- _Problem to solve_
Set down word for word the passage of the text on responsive user interfaces below, from "A small example" up to and including "during the operation.".

- _Given text_
____
Responsive User Interface

Everyone has probably experienced it already : client applications that freeze after starting a particular operation of an application. Control is only given back to the user interface after the operation has done its work. Very frustrating indeed!

When developing an user-interface for a client applications, you should always prevent that the main thread of your application executes long-running tasks. The main thread is responsible for starting up the application and does control the user interface from start to finish. That's why it's often called the main UI thread and blocking it means serious trouble.

A small example : a Windows Form application that displays the date and time of the day. The time is each second updated with a Timer-conrol. When clicking the Start-button an operation is started that takes 5 seconds. If you code this in a single-threaded application, you will notice that the time won't be updated on the form for 5 seconds. After the operation has finished, the main thread will be able again to update the date and time. Conclusion : not good! Don't slow down the user interface or your users will freak out.



The non UI-operation of 5 seconds should be seen as a background operation and should therefore be placed on a separate thread (multi-threading). In that way, the main UI thread won't be blocked and the time can still be updated on the form during the operation.
____
- _Entries provided_

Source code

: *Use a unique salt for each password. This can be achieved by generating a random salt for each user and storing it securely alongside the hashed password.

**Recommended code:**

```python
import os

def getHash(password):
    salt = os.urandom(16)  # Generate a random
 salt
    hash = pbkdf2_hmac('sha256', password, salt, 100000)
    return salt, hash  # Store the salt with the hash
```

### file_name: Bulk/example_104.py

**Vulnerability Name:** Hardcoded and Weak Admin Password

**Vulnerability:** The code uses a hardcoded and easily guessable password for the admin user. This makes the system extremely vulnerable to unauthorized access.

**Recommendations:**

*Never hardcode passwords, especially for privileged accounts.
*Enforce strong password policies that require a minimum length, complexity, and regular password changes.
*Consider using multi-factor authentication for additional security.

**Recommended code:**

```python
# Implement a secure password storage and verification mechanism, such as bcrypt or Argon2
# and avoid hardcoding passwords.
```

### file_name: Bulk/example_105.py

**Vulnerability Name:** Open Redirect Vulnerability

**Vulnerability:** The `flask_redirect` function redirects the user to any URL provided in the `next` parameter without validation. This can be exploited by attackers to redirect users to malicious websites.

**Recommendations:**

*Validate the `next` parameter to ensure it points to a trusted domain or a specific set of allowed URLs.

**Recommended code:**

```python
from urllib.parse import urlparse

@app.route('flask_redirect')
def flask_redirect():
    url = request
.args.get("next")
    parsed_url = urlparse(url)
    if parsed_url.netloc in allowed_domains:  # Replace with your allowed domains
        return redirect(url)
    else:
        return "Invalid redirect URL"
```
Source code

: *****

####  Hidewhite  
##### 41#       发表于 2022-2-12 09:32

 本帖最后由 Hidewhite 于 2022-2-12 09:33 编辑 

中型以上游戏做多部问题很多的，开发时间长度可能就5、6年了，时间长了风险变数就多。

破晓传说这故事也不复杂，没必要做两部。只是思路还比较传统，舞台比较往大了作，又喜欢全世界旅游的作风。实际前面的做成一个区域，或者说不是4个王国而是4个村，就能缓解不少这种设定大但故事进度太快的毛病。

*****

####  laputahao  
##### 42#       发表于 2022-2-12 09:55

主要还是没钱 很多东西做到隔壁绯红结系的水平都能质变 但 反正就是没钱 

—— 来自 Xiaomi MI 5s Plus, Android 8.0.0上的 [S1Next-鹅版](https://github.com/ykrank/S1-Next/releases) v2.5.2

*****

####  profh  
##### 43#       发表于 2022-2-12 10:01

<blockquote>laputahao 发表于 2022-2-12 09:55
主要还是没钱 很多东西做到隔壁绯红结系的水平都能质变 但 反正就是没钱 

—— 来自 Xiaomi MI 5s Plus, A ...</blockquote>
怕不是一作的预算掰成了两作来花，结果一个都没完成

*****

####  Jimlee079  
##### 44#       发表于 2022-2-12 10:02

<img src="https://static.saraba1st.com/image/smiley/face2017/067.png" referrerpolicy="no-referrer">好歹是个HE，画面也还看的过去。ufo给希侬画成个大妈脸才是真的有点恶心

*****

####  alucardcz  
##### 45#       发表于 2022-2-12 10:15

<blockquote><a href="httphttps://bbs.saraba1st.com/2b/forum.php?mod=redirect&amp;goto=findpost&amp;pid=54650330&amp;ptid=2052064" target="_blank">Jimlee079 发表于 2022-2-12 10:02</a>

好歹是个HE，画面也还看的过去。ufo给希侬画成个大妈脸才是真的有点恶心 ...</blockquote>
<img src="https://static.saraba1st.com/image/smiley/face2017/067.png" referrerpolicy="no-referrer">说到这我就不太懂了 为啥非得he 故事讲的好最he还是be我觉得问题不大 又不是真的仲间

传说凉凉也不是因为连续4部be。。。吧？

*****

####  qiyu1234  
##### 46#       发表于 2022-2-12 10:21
____
- _Output_
A small example : a Windows Form application that displays the date and time of the day. The time is each second updated with a Timer-conrol. When clicking the Start-button an operation is started that takes 5 seconds. If you code this in a single-threaded application, you will notice that the time won't be updated on the form for 5 seconds. After the operation has finished, the main thread will be able again to update the date and time. Conclusion : not good! Don't slow down the user interface or your users will freak out.



The non UI-operation of 5 seconds should be seen as a background operation and should therefore be placed on a separate thread (multi-threading). In that way, the main UI thread won't be blocked and the time can still be updated on the form during the operation.